═════ Supplied data
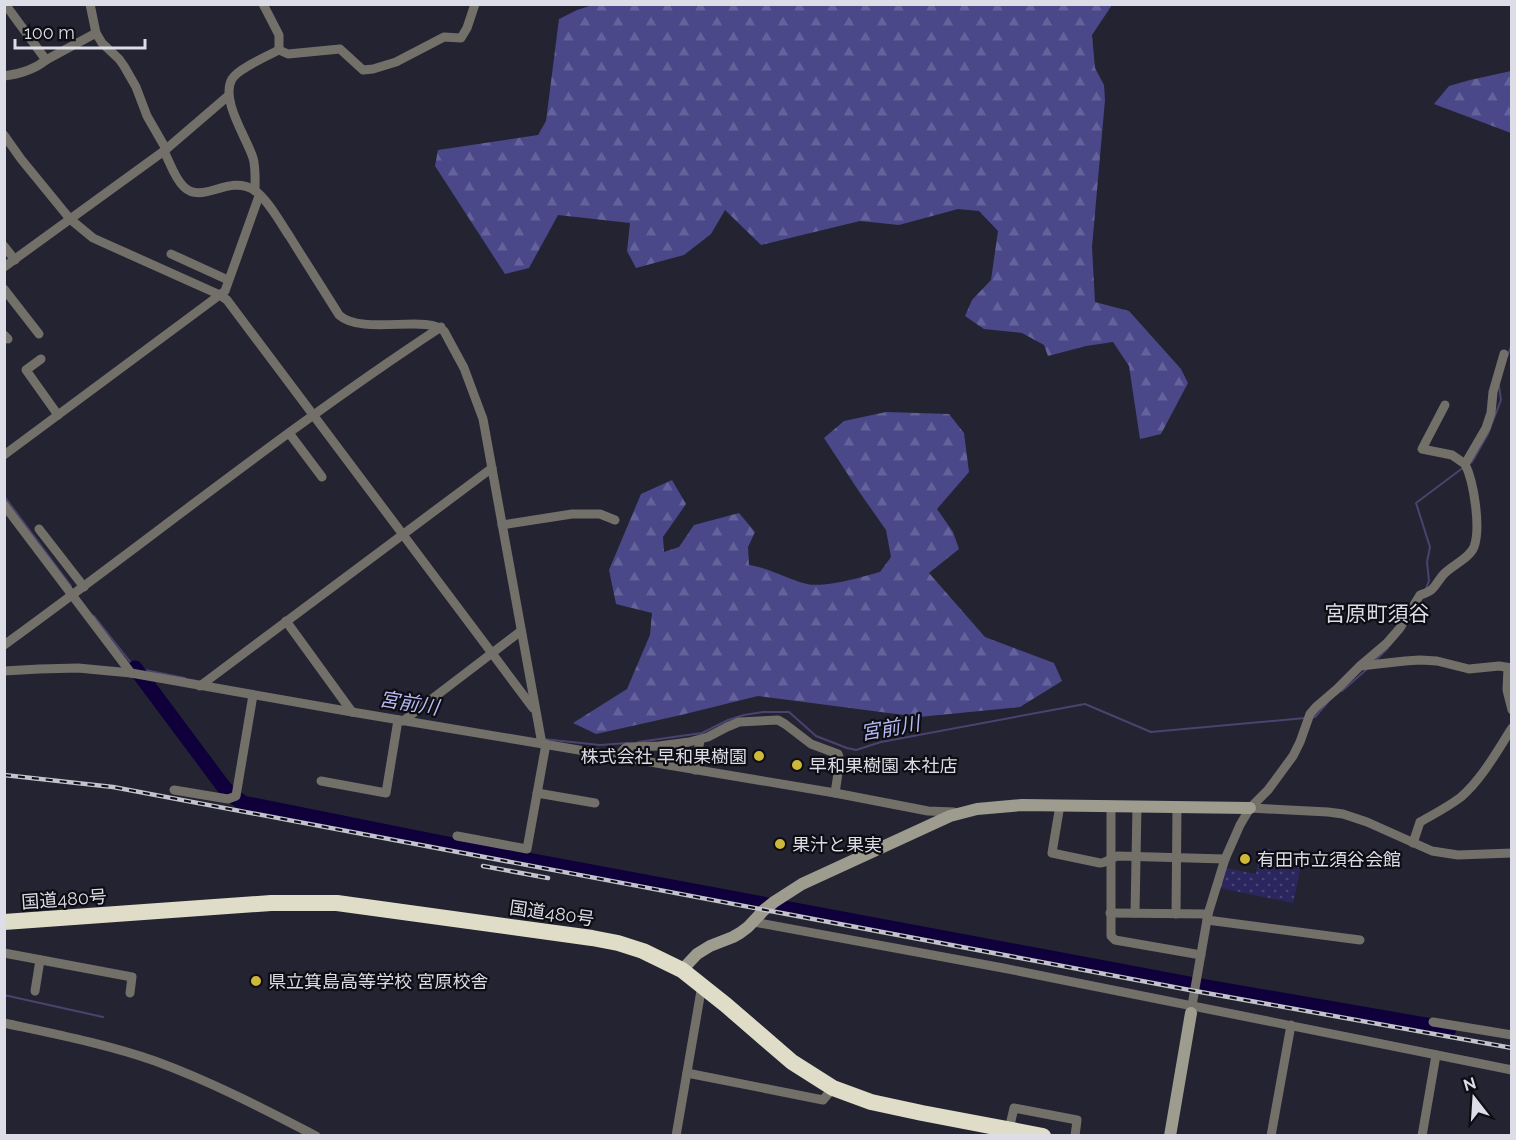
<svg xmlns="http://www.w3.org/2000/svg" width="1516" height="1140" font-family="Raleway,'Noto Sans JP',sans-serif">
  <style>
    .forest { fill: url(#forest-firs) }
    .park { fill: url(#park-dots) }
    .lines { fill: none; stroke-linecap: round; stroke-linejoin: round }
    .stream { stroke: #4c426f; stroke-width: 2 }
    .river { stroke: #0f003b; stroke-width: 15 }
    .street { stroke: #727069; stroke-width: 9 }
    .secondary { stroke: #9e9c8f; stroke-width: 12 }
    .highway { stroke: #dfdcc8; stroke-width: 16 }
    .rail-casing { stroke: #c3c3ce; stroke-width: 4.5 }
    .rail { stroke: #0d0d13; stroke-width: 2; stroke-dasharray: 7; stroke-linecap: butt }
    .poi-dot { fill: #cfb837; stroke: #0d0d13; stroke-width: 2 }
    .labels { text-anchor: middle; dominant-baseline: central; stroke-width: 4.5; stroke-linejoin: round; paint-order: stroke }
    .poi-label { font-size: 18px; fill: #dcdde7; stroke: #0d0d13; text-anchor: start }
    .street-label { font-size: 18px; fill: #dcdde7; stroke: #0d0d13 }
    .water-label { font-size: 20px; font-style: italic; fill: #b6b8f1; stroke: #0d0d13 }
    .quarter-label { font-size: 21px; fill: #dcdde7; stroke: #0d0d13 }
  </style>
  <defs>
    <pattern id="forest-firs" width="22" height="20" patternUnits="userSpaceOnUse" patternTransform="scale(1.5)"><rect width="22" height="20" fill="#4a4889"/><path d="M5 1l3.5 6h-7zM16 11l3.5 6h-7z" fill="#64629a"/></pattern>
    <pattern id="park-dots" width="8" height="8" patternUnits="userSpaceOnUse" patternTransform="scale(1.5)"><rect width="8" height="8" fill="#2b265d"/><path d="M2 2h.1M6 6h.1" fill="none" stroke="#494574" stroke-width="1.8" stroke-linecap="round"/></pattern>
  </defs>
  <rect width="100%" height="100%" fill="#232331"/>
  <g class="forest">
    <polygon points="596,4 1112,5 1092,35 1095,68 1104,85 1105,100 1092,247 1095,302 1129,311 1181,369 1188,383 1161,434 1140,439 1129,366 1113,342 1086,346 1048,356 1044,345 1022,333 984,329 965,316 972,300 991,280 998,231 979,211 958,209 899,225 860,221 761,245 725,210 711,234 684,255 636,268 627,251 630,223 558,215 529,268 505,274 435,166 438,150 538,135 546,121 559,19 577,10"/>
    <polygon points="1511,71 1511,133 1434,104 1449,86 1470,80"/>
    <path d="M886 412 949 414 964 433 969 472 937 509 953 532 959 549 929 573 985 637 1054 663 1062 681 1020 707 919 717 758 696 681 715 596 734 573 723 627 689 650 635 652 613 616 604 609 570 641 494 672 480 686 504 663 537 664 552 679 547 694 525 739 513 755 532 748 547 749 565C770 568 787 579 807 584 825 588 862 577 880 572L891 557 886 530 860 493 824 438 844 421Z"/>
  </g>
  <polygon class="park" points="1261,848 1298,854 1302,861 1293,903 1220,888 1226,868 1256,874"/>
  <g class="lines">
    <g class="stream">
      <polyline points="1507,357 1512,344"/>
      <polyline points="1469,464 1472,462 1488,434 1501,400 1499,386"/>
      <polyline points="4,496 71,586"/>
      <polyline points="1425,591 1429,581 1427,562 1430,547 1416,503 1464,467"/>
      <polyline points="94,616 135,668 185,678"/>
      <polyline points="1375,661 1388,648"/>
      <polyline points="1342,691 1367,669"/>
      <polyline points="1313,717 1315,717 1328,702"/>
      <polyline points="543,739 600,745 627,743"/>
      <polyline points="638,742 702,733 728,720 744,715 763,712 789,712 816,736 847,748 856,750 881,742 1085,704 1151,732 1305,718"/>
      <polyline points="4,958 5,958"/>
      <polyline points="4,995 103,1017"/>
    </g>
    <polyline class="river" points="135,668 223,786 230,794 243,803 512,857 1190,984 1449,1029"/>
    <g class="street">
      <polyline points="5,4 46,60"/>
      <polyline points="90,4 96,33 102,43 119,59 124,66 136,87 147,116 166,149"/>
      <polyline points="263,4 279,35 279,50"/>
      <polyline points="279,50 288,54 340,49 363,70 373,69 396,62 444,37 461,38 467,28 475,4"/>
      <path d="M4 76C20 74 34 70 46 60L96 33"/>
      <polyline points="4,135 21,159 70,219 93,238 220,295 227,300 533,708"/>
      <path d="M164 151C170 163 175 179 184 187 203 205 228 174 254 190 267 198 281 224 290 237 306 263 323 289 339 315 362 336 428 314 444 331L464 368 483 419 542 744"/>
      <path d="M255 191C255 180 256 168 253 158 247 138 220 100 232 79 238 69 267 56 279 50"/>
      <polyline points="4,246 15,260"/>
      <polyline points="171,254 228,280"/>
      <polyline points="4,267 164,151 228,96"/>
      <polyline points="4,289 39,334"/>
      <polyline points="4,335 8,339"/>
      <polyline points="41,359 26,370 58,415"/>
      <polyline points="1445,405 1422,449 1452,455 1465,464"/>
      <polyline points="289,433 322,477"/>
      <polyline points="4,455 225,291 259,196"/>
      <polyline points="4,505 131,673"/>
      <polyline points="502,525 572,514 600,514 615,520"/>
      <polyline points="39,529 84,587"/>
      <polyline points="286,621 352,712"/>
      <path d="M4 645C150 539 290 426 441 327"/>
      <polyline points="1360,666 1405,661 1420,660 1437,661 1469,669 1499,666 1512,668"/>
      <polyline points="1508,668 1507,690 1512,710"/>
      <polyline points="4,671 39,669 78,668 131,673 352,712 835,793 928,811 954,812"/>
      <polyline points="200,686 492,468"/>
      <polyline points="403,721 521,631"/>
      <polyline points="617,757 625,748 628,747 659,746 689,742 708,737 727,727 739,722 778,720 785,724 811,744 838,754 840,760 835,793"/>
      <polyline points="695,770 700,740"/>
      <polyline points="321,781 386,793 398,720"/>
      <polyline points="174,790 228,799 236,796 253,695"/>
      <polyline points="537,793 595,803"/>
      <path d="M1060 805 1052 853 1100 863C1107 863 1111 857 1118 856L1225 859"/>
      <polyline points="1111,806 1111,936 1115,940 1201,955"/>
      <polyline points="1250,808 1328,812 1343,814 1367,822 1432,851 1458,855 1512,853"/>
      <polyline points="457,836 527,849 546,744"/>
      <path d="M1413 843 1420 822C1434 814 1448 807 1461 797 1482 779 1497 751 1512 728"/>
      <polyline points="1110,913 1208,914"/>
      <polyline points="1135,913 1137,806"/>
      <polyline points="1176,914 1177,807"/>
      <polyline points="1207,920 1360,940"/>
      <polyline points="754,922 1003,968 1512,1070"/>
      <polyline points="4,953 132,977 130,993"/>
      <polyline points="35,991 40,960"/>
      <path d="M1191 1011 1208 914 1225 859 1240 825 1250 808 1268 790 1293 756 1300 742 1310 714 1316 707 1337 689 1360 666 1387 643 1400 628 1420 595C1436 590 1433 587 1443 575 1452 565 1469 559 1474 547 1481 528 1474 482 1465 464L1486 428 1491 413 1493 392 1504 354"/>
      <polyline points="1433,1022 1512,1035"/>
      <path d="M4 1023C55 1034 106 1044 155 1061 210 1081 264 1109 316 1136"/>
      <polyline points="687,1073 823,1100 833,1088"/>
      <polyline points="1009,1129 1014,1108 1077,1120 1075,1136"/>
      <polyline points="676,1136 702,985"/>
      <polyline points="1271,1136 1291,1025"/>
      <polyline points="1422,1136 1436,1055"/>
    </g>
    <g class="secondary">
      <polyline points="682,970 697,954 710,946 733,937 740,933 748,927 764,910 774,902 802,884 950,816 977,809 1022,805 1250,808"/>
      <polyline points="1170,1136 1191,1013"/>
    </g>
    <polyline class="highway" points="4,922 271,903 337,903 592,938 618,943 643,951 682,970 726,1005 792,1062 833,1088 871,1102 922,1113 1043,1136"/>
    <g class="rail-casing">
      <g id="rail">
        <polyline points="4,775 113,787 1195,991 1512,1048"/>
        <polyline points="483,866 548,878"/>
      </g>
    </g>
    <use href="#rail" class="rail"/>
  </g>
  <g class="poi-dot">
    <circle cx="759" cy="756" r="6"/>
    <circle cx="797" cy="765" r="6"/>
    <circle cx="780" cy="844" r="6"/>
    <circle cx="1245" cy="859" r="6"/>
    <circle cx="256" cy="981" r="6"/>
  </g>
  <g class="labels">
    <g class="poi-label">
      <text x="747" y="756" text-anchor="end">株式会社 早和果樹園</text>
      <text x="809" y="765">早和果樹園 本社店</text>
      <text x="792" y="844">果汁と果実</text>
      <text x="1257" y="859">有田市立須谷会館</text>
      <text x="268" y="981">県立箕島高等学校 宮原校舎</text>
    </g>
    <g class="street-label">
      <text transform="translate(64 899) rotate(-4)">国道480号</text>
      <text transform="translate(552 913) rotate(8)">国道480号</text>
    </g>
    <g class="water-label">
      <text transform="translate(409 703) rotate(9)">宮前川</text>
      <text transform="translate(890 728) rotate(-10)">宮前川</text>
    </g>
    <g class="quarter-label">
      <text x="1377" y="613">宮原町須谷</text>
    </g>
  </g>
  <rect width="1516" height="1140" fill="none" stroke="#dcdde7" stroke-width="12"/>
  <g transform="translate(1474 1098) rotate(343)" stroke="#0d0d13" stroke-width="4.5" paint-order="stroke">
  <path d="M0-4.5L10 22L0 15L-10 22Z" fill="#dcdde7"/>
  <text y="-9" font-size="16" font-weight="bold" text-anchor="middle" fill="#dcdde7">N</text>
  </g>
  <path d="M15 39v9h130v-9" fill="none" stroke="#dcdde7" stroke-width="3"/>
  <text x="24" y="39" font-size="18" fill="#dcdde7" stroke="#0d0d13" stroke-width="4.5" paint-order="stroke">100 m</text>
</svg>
══════════
• What to do: In the entries above, find each line with the string "linejoin" and copy it.

• Solution for this task:
    .lines { fill: none; stroke-linecap: round; stroke-linejoin: round }
    .labels { text-anchor: middle; dominant-baseline: central; stroke-width: 4.5; stroke-linejoin: round; paint-order: stroke }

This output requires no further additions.